● **What to do**
Only the lines holding "pinky" are wanted here; copy each from the listing.
Extracted material Block Start
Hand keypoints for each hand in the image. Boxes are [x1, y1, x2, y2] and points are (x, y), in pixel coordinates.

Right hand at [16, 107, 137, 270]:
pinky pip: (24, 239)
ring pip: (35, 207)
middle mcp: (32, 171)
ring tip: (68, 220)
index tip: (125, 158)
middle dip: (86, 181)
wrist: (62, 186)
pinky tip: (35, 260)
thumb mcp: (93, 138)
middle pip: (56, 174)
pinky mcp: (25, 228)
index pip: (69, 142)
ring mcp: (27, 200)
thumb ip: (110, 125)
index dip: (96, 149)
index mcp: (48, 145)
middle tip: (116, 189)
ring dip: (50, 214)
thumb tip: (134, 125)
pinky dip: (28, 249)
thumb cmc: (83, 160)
Extracted material Block End
Extracted material Block Start
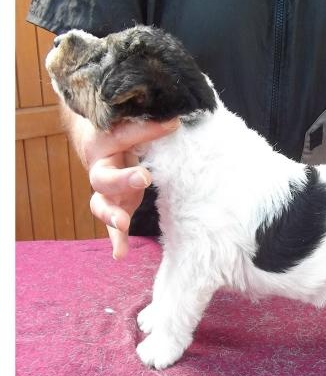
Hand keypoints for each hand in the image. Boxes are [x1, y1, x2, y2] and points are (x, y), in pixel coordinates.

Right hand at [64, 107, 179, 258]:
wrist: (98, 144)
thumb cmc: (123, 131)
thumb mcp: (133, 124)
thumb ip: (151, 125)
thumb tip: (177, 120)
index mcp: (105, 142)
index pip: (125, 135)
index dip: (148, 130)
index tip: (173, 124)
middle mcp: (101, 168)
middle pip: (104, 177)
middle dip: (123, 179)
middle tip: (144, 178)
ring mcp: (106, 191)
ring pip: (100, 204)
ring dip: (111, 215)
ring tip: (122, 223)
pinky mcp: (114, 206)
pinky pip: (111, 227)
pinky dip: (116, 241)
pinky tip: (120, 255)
Extracted material Block End
Extracted material Block Start
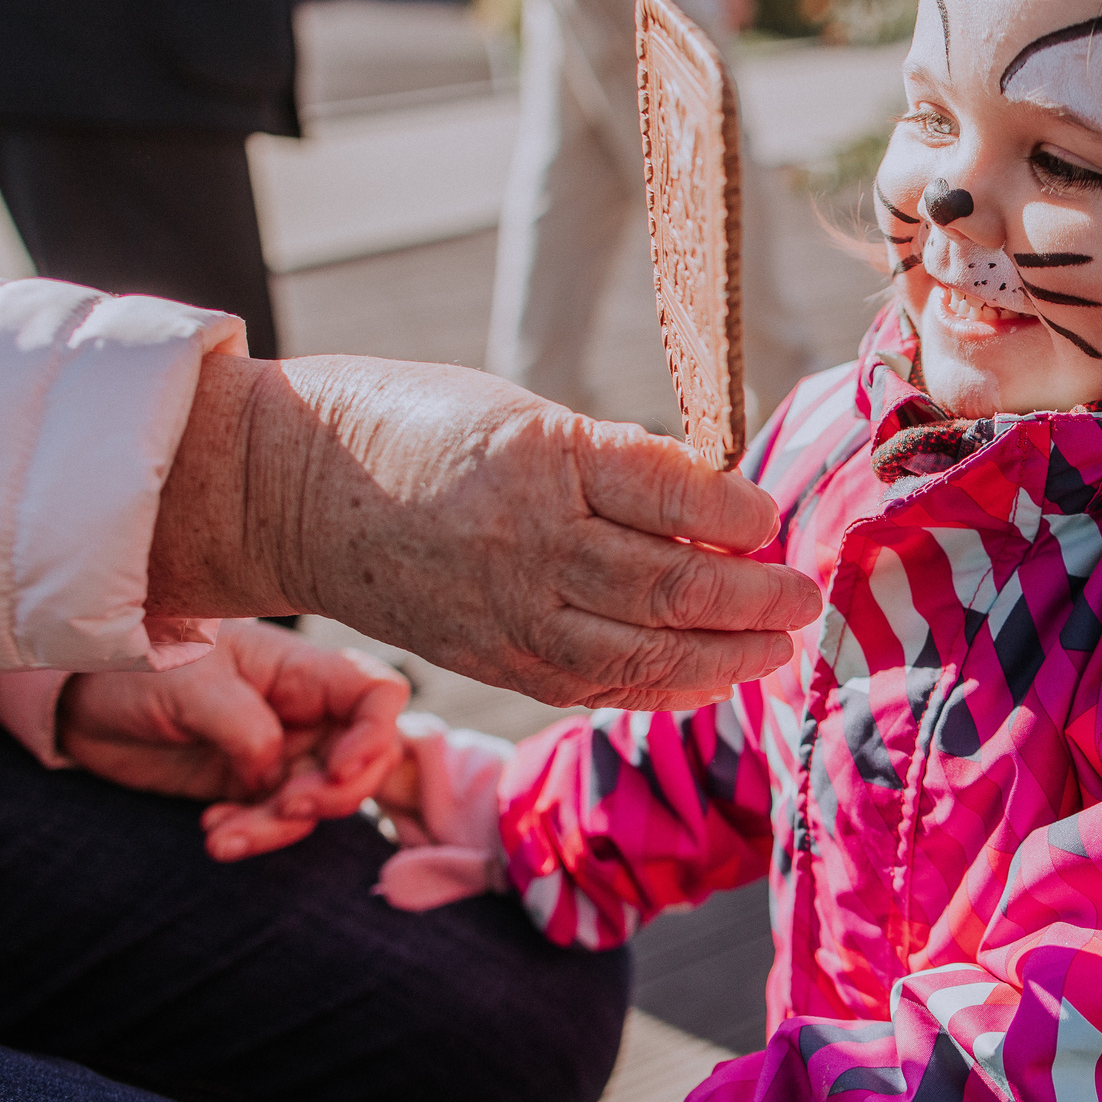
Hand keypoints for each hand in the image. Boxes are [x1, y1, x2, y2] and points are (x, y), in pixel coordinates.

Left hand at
Extracted material Block End
● **Problem solution**
pinky pip: (24, 239)
pinky tip: (35, 260)
pinky mcp: (25, 228)
pinky dip: (28, 249)
pinky mcp: (114, 206)
pinky pip: (111, 227)
pinky dip: (116, 241)
pinky tip: (120, 255)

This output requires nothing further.